Machine-generated data is information automatically generated by a computer process, application, or other mechanism without the active intervention of a human. While the term dates back over fifty years, there is some current indecision as to the scope of the term. Monash Research's Curt Monash defines it as "data that was produced entirely by machines OR data that is more about observing humans than recording their choices." Meanwhile, Daniel Abadi, CS Professor at Yale, proposes a narrower definition, "Machine-generated data is data that is generated as a result of a decision of an independent computational agent or a measurement of an event that is not caused by a human action." Regardless of definition differences, both exclude data manually entered by a person. Machine-generated data crosses all industry sectors. Often and increasingly, humans are unaware their actions are generating the data.
Relevance
Machine-generated data has no single form; rather, the type, format, metadata, and frequency respond to some particular business purpose. Machines often create it on a defined time schedule or in response to a state change, action, transaction, or other event. Since the event is historical, the data is not prone to be updated or modified.
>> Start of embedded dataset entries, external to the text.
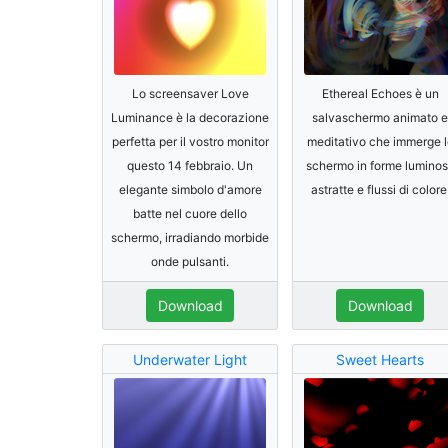
Lo screensaver Love
Ethereal Echoes è un
Luminance è la decorazione
salvaschermo animato e
perfetta per il vostro monitor
meditativo che immerge l
questo 14 febbraio. Un
schermo in forme lumino
elegante simbolo d'amore
astratte e flussi di colore
batte nel cuore dello
schermo, irradiando morbide
onde pulsanti.
Download
Download
Underwater Light
Sweet Hearts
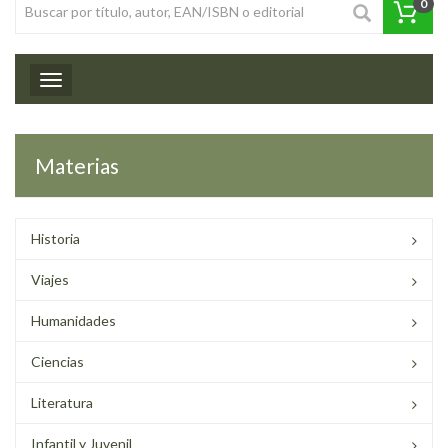
0
Toggle navigation
Materias
Historia
Viajes
Humanidades
Ciencias
Literatura
Infantil y Juvenil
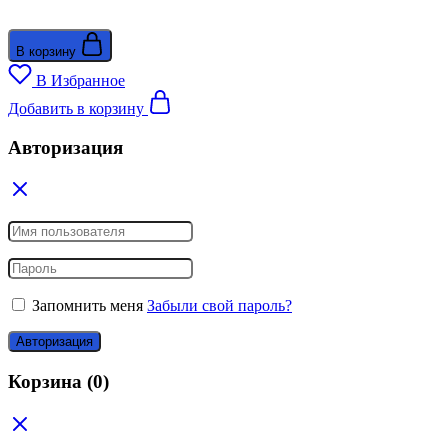
В корзину
В Избранное
Добавить в корзину
Авторизация
Запомнить меня
Забыли свой пароль?
Авторизация
Корзина
(0)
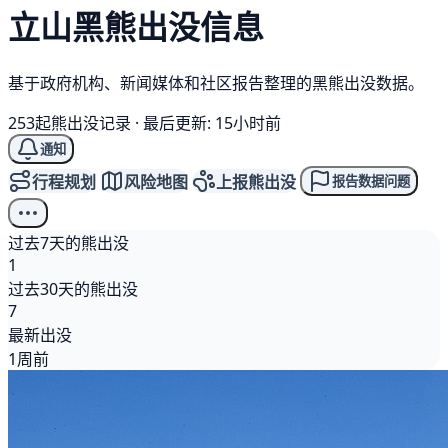
立山
黑熊
出没信息
基于政府机构、新闻媒体和社区报告整理的黑熊出没数据。
253起熊出没记录
·
最后更新: 15小时前
通知
行程规划
风险地图
上报熊出没
报告数据问题
过去7天的熊出没
1
过去30天的熊出没
7
最新出没
1周前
Partly because of this quality, the U.S. court systems consider machine-generated data as highly reliable. Machine-generated data is the lifeblood of the Internet of Things.
Growth
In 2009, Gartner published that data will grow by 650% over the following five years. Most of the growth in data is the byproduct of machine-generated data. IDC estimated that in 2020, there will be 26 times more connected things than people. Wikibon issued a forecast of $514 billion to be spent on the Industrial Internet in 2020.
Processing
Given the fairly static yet voluminous nature of machine-generated data, data owners rely on highly scalable tools to process and analyze the resulting dataset. Almost all machine-generated data is unstructured but then derived into a common structure. Typically, these derived structures contain many data points/columns. With these data points, the challenge lies mostly with analyzing the data. Given high performance requirements along with large data sizes, traditional database indexing and partitioning limits the size and history of the dataset for processing. Alternative approaches exist with columnar databases as only particular "columns" of the dataset would be accessed during particular analysis.